Paul Krugman on the latest Bush administration’s attempt to re-write science and suck up to their corporate cronies.
During the 1990’s, government regulation greatly reduced mercury emissions from medical and municipal waste incineration, leaving power plants as the main problem. In 2000, the E.P.A. determined that mercury is a hazardous substance as defined by the Clean Air Act, which requires that such substances be strictly controlled. E.P.A. staff estimated that enforcing this requirement would lead to a 90 percent reduction in power-plant mercury emissions by 2008.

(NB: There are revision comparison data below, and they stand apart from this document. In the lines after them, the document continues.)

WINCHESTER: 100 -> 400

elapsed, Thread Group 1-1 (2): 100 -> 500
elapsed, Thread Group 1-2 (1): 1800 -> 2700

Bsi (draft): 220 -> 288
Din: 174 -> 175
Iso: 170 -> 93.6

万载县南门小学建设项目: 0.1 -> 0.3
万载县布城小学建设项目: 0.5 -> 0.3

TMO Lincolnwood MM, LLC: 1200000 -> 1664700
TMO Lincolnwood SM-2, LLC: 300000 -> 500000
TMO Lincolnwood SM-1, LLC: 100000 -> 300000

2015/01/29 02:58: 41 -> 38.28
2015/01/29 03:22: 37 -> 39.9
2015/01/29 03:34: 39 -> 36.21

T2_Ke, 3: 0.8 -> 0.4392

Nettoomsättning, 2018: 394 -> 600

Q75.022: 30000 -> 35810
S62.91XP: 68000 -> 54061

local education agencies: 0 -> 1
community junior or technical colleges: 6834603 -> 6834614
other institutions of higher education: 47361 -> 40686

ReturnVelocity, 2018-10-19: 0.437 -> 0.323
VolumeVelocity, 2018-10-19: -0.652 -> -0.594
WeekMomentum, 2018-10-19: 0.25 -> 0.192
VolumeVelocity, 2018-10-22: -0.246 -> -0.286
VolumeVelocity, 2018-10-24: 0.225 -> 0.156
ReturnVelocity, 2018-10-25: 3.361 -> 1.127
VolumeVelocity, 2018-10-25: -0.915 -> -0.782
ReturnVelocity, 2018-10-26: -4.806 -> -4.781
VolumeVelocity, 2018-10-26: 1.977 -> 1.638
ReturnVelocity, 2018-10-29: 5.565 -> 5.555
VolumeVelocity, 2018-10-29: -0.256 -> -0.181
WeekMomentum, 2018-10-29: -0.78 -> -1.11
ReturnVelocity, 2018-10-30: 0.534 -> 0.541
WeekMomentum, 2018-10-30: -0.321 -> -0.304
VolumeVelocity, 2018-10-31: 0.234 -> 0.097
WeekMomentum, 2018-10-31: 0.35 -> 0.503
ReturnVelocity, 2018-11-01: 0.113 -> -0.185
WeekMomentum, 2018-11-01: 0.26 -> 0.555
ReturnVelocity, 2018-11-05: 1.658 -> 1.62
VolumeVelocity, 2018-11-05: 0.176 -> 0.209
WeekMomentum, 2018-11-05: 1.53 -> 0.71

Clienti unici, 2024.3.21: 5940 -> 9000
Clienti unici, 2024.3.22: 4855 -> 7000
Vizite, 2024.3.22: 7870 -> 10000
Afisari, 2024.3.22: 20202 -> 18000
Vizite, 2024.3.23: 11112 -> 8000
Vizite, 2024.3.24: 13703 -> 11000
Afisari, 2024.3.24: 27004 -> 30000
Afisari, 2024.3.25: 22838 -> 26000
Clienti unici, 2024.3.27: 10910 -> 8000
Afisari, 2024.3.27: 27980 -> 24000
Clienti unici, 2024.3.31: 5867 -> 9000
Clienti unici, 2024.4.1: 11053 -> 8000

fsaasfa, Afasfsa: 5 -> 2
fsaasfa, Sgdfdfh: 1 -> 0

A few months ago, however, the Bush administration reversed this determination and proposed a “cap and trade” system for mercury that it claimed would lead to a 70 percent reduction by 2018. Other estimates suggest that the reduction would be smaller, and take longer.
For some pollutants, setting a cap on total emissions, while letting polluters buy and sell emission rights, is a cost-efficient way to reduce pollution. The cap-and-trade system for sulfur dioxide, which causes acid rain, has been a big success. But the science clearly shows that cap-and-trade is inappropriate for mercury.
So how did the original plan get replaced with a plan so obviously wrong on the science?
The answer is that the foxes have been put in charge of the henhouse. The head of the E.P.A.’s Office of Air and Radiation, like most key environmental appointees in the Bush administration, previously made his living representing polluting industries (which, in case you haven’t guessed, are huge Republican donors). On mercury, the administration didn’t just take industry views into account, it literally let the polluters write the regulations: much of the language of the administration’s proposal came directly from lobbyists’ memos.